I haven’t been able to respond to Michael Egnor’s idiocy about evolution because I’ve been recovering from a meeting, but fortunately my fellow ScienceBloglings have. But I’ll add my two cents anyway. Here’s the really stupid part from Egnor (italics mine):
Doctors don’t study evolution. Doctors never study it in medical school, and they never use evolutionary biology in their practice. There are no courses in medical school on evolution. There are no ‘professors of evolution’ in medical schools. There are no departments of evolutionary biology in medical schools.
The evolution–not the rise or spread–but evolution of antibiotic resistance puts the lie rather simply to that inanity. Good doctors, who are concerned not only with the health of the patient in front of them, but also with the health of the community consider how their antibiotic prescribing practices can result in–wait for it–the evolution of antibiotic resistance.

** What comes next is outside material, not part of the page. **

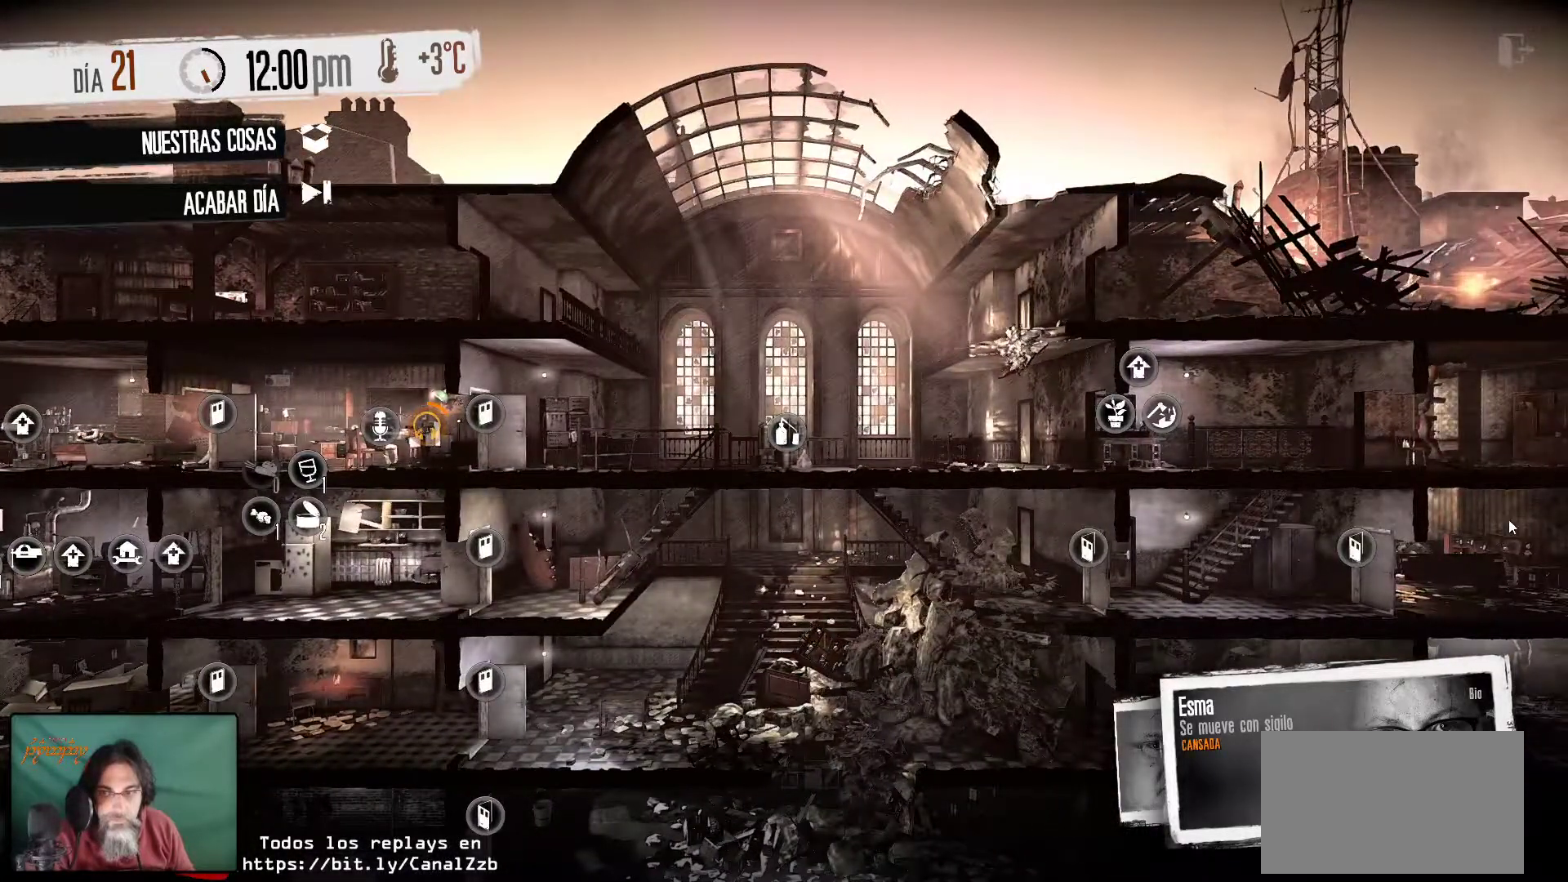
{"keys": [], "mouse": [], "mouse_move": "up-left", "events": []}
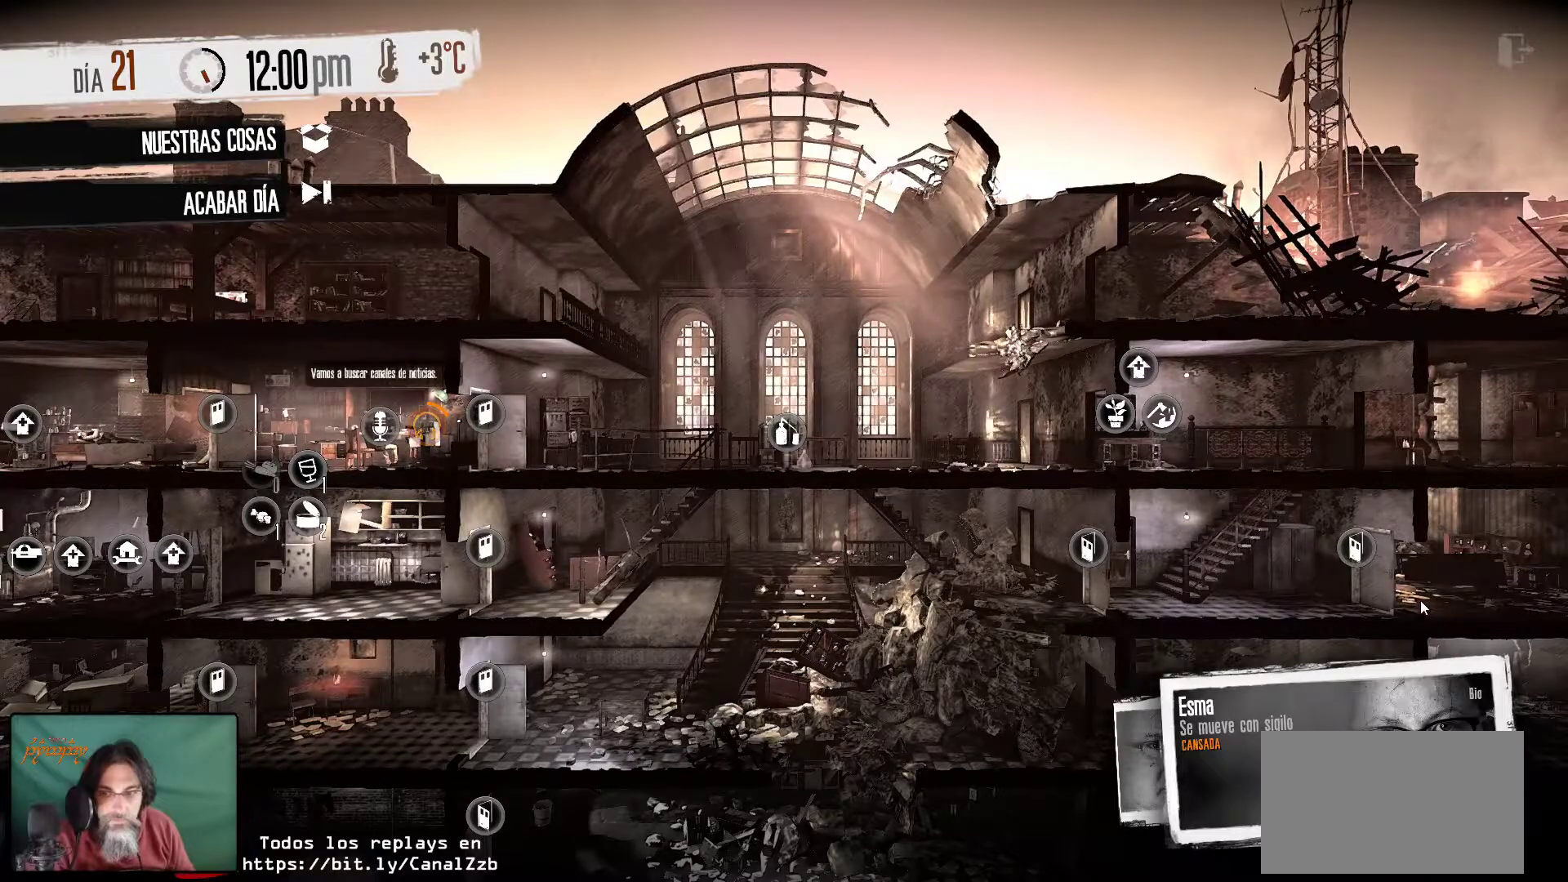
{"keys": [], "mouse": [], "mouse_move": "left", "events": []}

Of course, some of the creationist morons will hie in here and claim that antibiotic resistance really isn’t evolution because it’s ‘only’ microevolution. What these ignorant people apparently* do not know is that many of the same theories and methods (both laboratory and analytical) that biologists use to understand macroevolution (patterns at the species level and above) are used to understand microevolution:
Population genetic theory?
Phylogenetic reconstruction (systematics)?
The comparative method?
Even “devo-evo” (development and evolution) is finding its way in through the medically important phenomenon of multicellular biofilms which can affect antibiotic resistanc. Of my collaborators over the last few years, about a third are MDs who examine the evolutionary biology of pathogens and commensal microorganisms.
So any doctor who is interested in or works in public health needs to have some understanding evolutionary biology.
*I write apparently because they could be aware of this and choose to be willfully ignorant.